There are few things in this world that are more irritating than the quiet—but constant—“drip, drip, drip” of a leak somewhere in the house.
On the surface, the noise itself is a constant source of annoyance that can drive some people crazy. On the other hand, however, a leak can also prove to be a financial problem, not just a test of your patience.
Leaks, obviously are not things that are supposed to happen in your home. If you’re not careful, a leak can end up leading to a very expensive repair, but how? And why?
Let’s look at the problem of the leak more closely and see.
Find the Source
Before you can deal with a leak, you must first determine where it is to see what’s causing it.
If you’re very lucky, a leak from something like faucet may be dealt with simply by tightening the fixture.
If you’re unlucky, the leak may be coming from somewhere else, such as your water heater, your toilet, you water pipe, your sewage pipe, or even your water supply line.
Check your water sources, faucets, heaters, and toilets to see where the leaks are.
If you can’t find the leak in obvious places, you’ll need to check your pipes.
Try shutting your water and checking your water meter to gauge the extent of the leak, as well as to see if the leak is in your water supply pipe or your house.
A Symptom of a Bigger Problem
Sometimes a leak is just symptom that by itself, doesn’t seem too serious. After all, it’s just a little bit of water coming out of a tap if you can see it, or mysteriously making noise elsewhere in the house if you can’t.
However, if neglected, a leak will always end up costing you money. The average household that suffers from a small leak may lose up to 7.6-76 cubic meters of water to leaks, and that adds up in your utility bill.

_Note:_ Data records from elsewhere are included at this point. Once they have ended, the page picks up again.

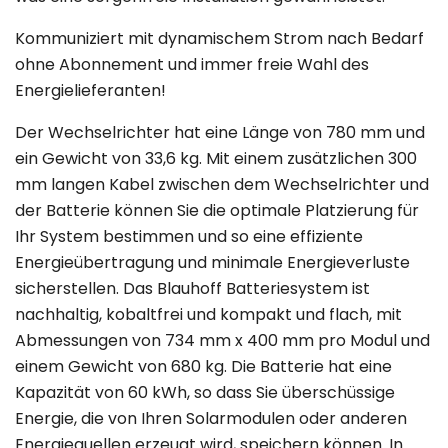
Kommuniziert mit dynamischem Strom nach Bedarf
ohne Abonnement und immer freie Wahl des
Energielieferanten!
Der Wechselrichter hat eine Länge von 780 mm und
ein Gewicht von 33,6 kg. Mit einem zusätzlichen 300
mm langen Kabel zwischen dem Wechselrichter und
der Batterie können Sie die optimale Platzierung für
Ihr System bestimmen und so eine effiziente
Energieübertragung und minimale Energieverluste
sicherstellen. Das Blauhoff Batteriesystem ist
nachhaltig, kobaltfrei und kompakt und flach, mit
Abmessungen von 734 mm x 400 mm pro Modul und
einem Gewicht von 680 kg. Die Batterie hat eine
Kapazität von 60 kWh, so dass Sie überschüssige
Energie, die von Ihren Solarmodulen oder anderen
Energiequellen erzeugt wird, speichern können. In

Beyond that, a leak may indicate a much bigger problem in your plumbing, and the more you ignore it, the bigger it will get.
Ignoring a leak can result in much more expensive and expansive repair, than if you’d addressed the problem earlier.
Prevention Is the Best Medicine
The best way to keep a leak from turning into a serious problem is to nip the issue early.
Take the time to occasionally inspect pipes in your house.
Inspect the drains in your sinks and try to keep these areas from being completely cluttered so you can more easily spot leaks that drip to the bottom of the cabinet.
You can also try to lower the water pressure, as high water pressure can shorten the lifespan of pipes over time.
"Hard water,” that is, water with a high mineral content, can also damage pipes.
Soft water, with fewer minerals, has a less erosive effect.